LockBit, groupe de hackers "le plus nuisible" au monde, démantelé par une opération de police internationale

par A.S
Publié le 20 février 2024 à 13h48

Source : Sujet TF1 Info

Le groupe de cybercriminels LockBit a été démantelé lors d'une opération de police internationale.
Le rançongiciel considéré comme "le plus nuisible au monde" a ciblé "des milliers de victimes à travers le monde" et causé des pertes qui se chiffrent en milliards d'euros.

Une victoire pour la cybercriminalité. Ce mardi, les autorités de plusieurs pays annoncent que le groupe de cybercriminels LockBit, présenté comme "le plus nuisible" au monde, a été démantelé lors d'une opération de police internationale entre la France, le Royaume-Uni, les États-Unis, l'Allemagne, les Pays-Bas, la Suisse, le Japon, l'Australie, le Canada et la Suède.

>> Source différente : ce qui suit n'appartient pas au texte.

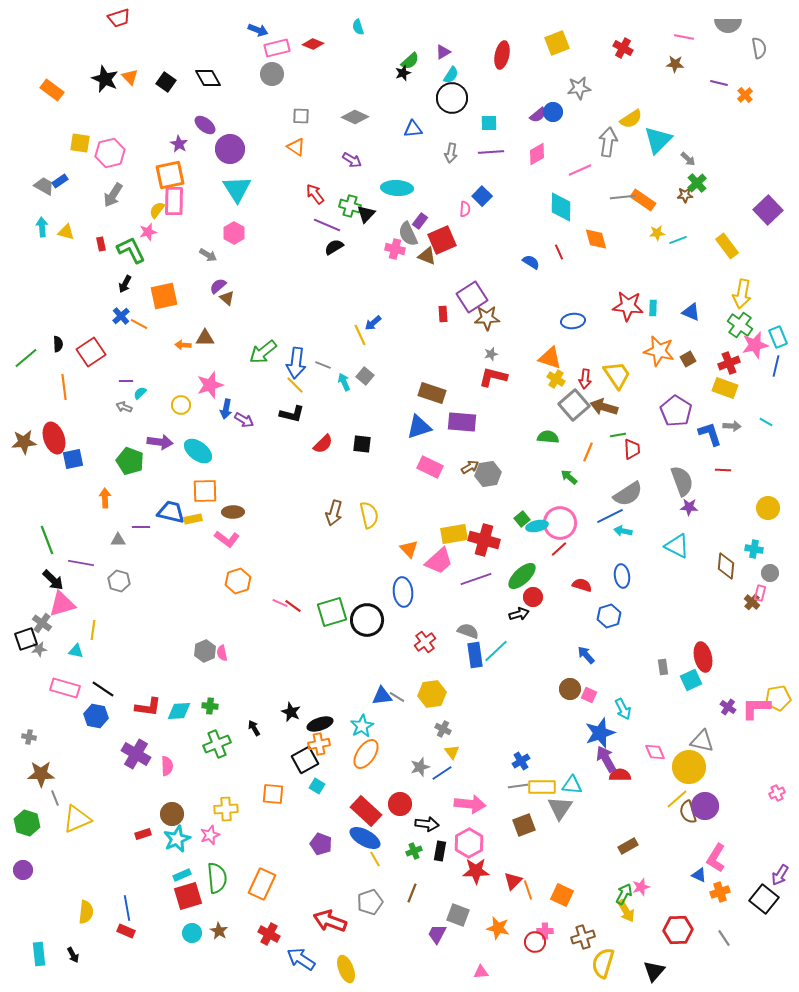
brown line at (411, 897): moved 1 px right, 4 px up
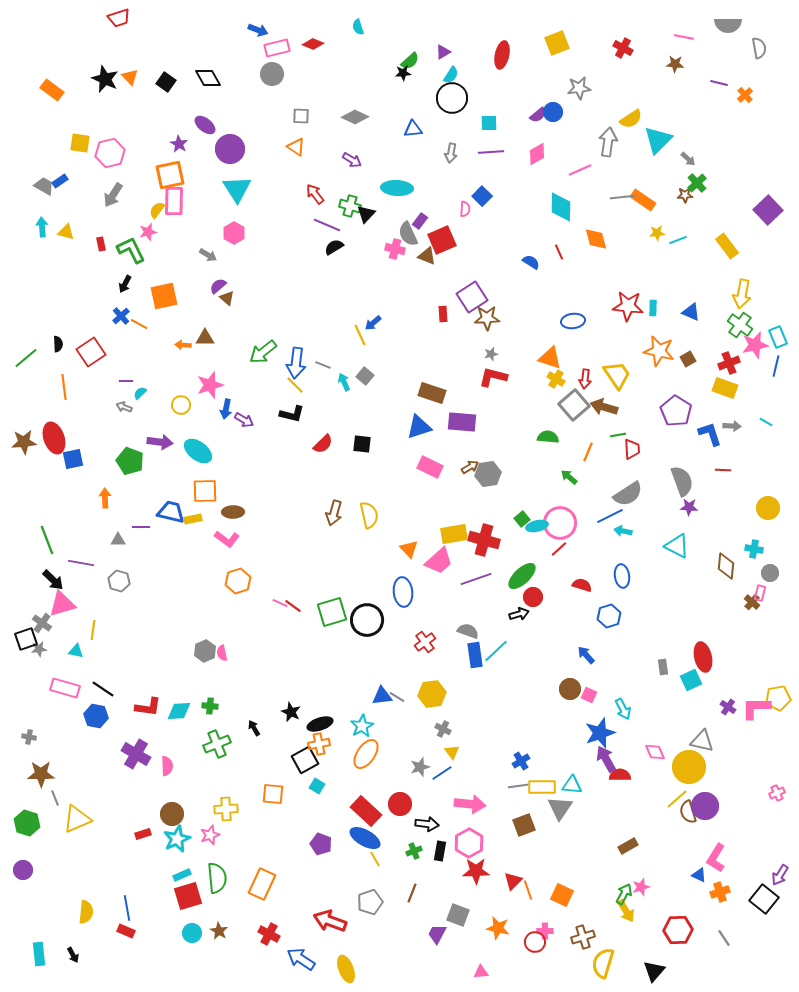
black star at (403, 73): rotated 14 degrees clockwise
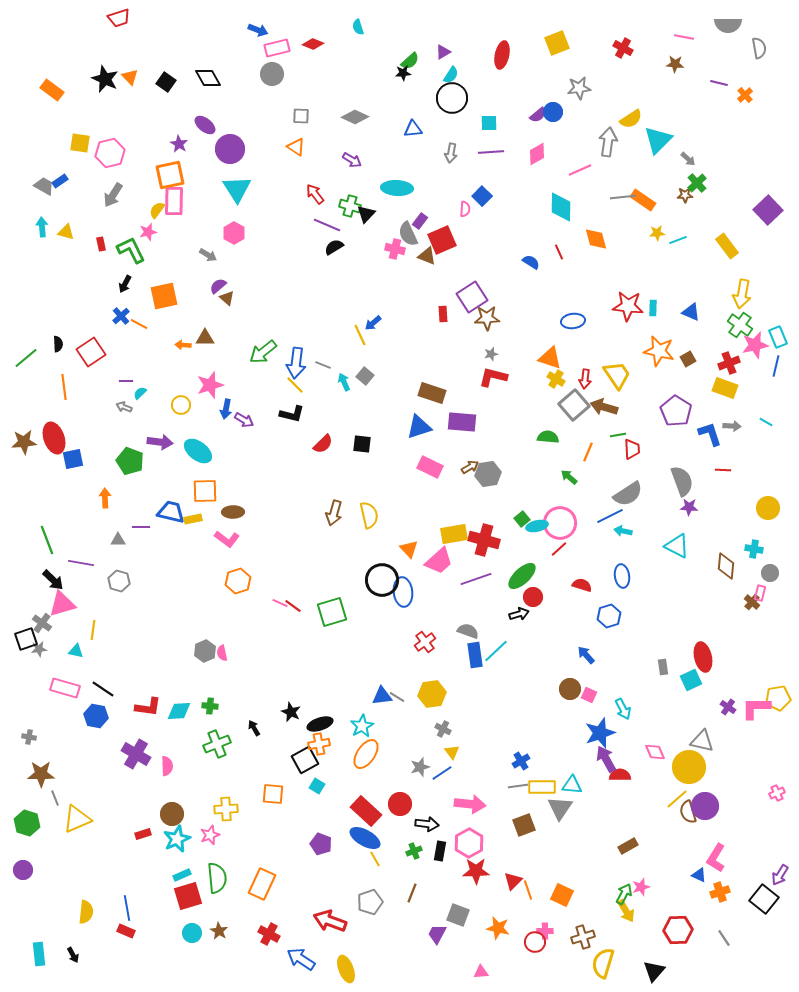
black circle at (367, 620): moved 15 px right, 40 px up
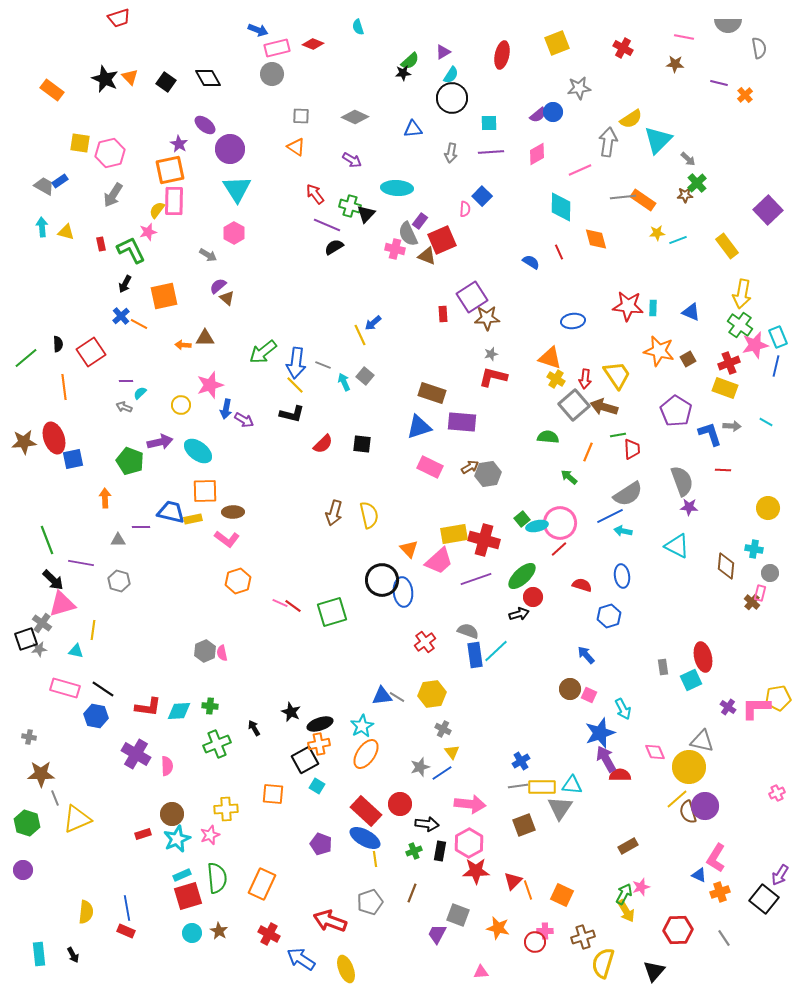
orange square at (170, 175): moved 5 px up
purple arrow at (160, 442): rotated 20 degrees counterclockwise
yellow line at (375, 859): rotated 21 degrees clockwise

"Après avoir infiltré le réseau du groupe, la NCA (agence de lutte contre la criminalité britannique, NDLR) a pris le contrôle des services de LockBit, compromettant la totalité de leur entreprise criminelle", a déclaré la NCA dans un communiqué. Selon elle, le rançongiciel a ciblé "des milliers de victimes à travers le monde" et causé des pertes qui se chiffrent en milliards d'euros.

"Mur de la honte"

La procureure de la République de Paris Laure Beccuau précise dans un communiqué que cette opération à l'encontre du réseau criminel lié au rançongiciel LockBit a eu lieu le 19 février et que sa section de lutte contre la cybercriminalité (J3) y a participé.  Celle-ci a permis aux différents services d'enquête de "prendre le contrôle d'une partie importante de l'infrastructure du rançongiciel LockBit, y compris sur le darknet". A notamment été maîtrisé le "wall of shame" (mur de la honte NDLR), sur lequel étaient publiées les données des victimes refusant de payer la rançon. 

"D'autres serveurs utilisés par le groupe criminel ont été saisis, en Allemagne et aux Pays-Bas. Cette action prive le réseau de sa capacité à opérer. La task force a également saisi de nombreux comptes en crypto-actifs liés à l'organisation criminelle. Les enquêteurs français ont en outre procédé à l'interpellation de deux cibles en Pologne et en Ukraine et à des perquisitions", détaille la magistrate.

Hôpitaux, mairies et entreprises visées...

Actif depuis la fin 2019, le rançongiciel LockBit est un "ransomware as a service" mis à disposition de groupes d'attaquants, dits affiliés. Ce logiciel malveillant est l'un des plus actifs au niveau international, comptabilisant près de 2500 victimes, dont plus de 200 en France, parmi lesquelles des hôpitaux, des mairies et des sociétés de toutes tailles.

Une enquête avait été ouverte en France en 2020 par la section J3 du Parquet de Paris des chefs d'"extorsion en bande organisée", d'"association de malfaiteurs en vue de commettre un crime ou un délit", d'"accès et maintien dans un système de traitement automatisé de données commis en bande organisée", d'"introduction et modification frauduleuse de données contenues dans un système de traitement automatisé de données commises en bande organisée" et d'"entrave au fonctionnement d'un système de traitement automatisé de données commise en bande organisée". Les investigations sont menées par les gendarmes de l'Unité nationale cyber. 

L'enquête avait déjà permis l'interpellation au Canada en octobre 2022 d'un affilié de plusieurs rançongiciels, dont LockBit.  Les investigations vont se poursuivre pour identifier et interpeller d'autres membres du groupe.